Here’s the generated transcription closest to line number 8623:
X: 33166 T: Breakfast Epiphanies M: 4/4 L: 1/8 K: Dmaj (3def|:gecA G2FE|DFAF GBAG|FDAD BDAB|FAAG (3ABA (3def| gecA G2FE|DFAF GBAG|FDAD BDAB|1FGFD D2 (3def:|2FGFD D2EF|| Geed cAA2|dedA BAGB|Ad~d2 ed (3Bcd|(3efe (3dcB A2cd| ea~a2 bgaf|gedB cAGB|Ad~d2 ed (3Bcd|1(3efe d2 d2 (3ABc:|2(3efe d2 d2|
I love that title, but it actually appears in the training data. Here’s the dots for the generated transcription:
This tune again has an AABB structure with the register of the second going higher than the first. We see variation and repetition. The A part starts in a very interesting way, going V to IV to I, but it has too much repetition. The B part frankly doesn’t make much sense, and doesn’t relate to the A part. I find this part so strange that I’m not going to bother learning to play this tune. I would say this transcription is not plausible.
Here’s the generated transcription closest to line number 7798:
X: 47628 T: Shoe The Donkey M: 2/4 L: 1/8 K: Gmaj |: G/ |B>c BA | AG E/F/G/A/ | B>c BA | d/e/d/B/ G>G | B>c BA | AG E/F/G/A/ | Bd ef | gB G3/ :| |: d/ |Bd dB | ce ed/c/ | Bd c/B/A/G/ | AG E2 | Bd dB | ce e/f/e/d/ | Bd ef | gB G3/ :|
The model has again plagiarized this name from tunes in the training data, but it has created a good polka with coherence.
The B part resembles a part in The Banks of Inverness. The sixteenth note pickup is kind of strange. The A and B parts ending in the same way give a nice coherence. And it’s pretty easy to play on the accordion:
The only changes I would make is to the pickups, raising the G to an A before bar 1 and at the end of bar 4, and lowering the D to a C before bar 9.
Here’s the generated transcription closest to line number 1187:
X: 97541 T:The Victory M:4/4 K:Cmaj |: E G | c G E G F A d c | B d g f e c G E | F E D C B, D G, B, | C E G c B G F E | D E F G A c B c | d c B A G F E D | C E D F E G c e | (3 d e d c B c 2 :| |: B c | d G e G f G e G | d G e d c B A G | e c f d g e c A | B c d e d 2 B c | d G e G f G e G | d G e d c B A G | f e d c B d c A | (3 B A G (3 F E D C 2 :|
Whereas all the transcriptions we have seen so far resemble the training data we used to create the folkrnn v1 model, this one resembles the dataset we used to create the 2nd version — where we transposed and tokenized the transcriptions. Removing the spaces, rebeaming, and transposing to D produces this transcription:
This is different from The Victory in the training data. Again we see an AABB structure. There are cadences, but the one in the A part is unexpected because the part is by and large aimless. The B part is better, and is plausible. The two parts do not relate. I don’t want to spend time learning to play this.
Finally, here’s the transcription at line 7929:
This one is a total failure (and again the model has plagiarized the name). The counting is wrong in all bars except one. The melody doesn’t make a lick of sense.

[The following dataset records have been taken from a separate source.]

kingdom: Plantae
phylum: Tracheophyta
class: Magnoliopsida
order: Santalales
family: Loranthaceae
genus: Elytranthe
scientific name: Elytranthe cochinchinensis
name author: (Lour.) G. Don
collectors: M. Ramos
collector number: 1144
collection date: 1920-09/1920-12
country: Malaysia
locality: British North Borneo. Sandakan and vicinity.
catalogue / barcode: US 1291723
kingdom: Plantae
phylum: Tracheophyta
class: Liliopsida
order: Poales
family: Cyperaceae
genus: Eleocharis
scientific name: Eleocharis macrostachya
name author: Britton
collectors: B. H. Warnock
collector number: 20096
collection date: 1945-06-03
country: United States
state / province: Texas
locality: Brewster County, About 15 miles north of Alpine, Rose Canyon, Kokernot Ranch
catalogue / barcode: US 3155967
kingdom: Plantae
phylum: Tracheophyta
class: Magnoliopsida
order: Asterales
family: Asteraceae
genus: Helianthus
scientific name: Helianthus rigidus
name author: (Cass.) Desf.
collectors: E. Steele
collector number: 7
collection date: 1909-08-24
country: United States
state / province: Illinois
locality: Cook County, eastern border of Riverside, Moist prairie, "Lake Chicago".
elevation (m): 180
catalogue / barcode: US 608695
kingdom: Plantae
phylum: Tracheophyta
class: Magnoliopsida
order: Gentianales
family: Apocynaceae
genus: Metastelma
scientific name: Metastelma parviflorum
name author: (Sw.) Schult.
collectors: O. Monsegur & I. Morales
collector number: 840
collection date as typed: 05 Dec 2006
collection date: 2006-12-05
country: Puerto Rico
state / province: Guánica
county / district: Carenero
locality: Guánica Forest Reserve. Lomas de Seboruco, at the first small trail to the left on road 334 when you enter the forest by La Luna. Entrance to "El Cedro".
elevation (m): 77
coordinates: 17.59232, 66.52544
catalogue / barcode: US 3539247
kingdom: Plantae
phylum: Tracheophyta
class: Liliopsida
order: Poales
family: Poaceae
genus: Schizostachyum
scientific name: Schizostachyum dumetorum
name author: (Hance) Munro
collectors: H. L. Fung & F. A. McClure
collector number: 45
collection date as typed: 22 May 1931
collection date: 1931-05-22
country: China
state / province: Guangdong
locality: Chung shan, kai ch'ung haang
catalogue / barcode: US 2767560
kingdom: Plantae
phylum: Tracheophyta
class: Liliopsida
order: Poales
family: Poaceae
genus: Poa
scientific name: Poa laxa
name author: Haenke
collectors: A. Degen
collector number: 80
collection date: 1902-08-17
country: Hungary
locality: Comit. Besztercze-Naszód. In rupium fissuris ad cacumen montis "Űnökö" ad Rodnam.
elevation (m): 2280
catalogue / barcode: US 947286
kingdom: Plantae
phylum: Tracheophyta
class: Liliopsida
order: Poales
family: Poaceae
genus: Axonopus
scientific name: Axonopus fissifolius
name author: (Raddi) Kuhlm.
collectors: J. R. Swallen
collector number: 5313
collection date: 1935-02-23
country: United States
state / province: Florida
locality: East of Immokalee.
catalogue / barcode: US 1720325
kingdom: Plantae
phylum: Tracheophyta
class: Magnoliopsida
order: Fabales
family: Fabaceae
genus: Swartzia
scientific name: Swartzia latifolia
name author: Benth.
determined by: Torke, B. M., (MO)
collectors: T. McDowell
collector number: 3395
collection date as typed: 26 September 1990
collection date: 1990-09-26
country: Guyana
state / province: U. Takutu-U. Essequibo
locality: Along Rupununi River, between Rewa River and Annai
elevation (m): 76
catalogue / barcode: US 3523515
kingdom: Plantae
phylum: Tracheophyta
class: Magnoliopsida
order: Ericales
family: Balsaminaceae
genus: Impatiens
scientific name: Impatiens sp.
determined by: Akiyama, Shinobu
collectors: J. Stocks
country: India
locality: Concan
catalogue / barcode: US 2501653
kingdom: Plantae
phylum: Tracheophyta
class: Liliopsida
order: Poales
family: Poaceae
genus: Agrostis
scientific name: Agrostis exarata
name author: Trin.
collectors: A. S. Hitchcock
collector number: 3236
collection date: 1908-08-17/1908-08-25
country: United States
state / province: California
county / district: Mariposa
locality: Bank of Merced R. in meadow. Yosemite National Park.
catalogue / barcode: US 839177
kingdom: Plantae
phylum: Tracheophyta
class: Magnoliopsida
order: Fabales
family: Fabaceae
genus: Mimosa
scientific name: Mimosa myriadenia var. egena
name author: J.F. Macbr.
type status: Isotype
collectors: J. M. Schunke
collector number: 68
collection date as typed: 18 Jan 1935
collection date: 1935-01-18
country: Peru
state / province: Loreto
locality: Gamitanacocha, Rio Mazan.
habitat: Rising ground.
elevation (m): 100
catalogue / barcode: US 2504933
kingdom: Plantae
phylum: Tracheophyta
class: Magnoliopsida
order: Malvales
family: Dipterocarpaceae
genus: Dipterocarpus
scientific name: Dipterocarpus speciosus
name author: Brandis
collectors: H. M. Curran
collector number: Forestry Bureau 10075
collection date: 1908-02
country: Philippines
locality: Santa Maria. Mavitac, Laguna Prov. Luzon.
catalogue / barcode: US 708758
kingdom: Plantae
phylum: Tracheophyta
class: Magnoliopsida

So of the five transcriptions above, two are plausible. The polka is actually pretty good! All titles by GPT-2 are plagiarized, but I haven’t found much plagiarism in the tunes themselves.
In a future post I will select five transcriptions at random created by folk-rnn (v2) and perform the same kind of analysis. Will the quality of the transcriptions be as good as these ones created by GPT-2? What is gained by increasing the number of model parameters from millions to hundreds of millions, and using a model pretrained on written English text?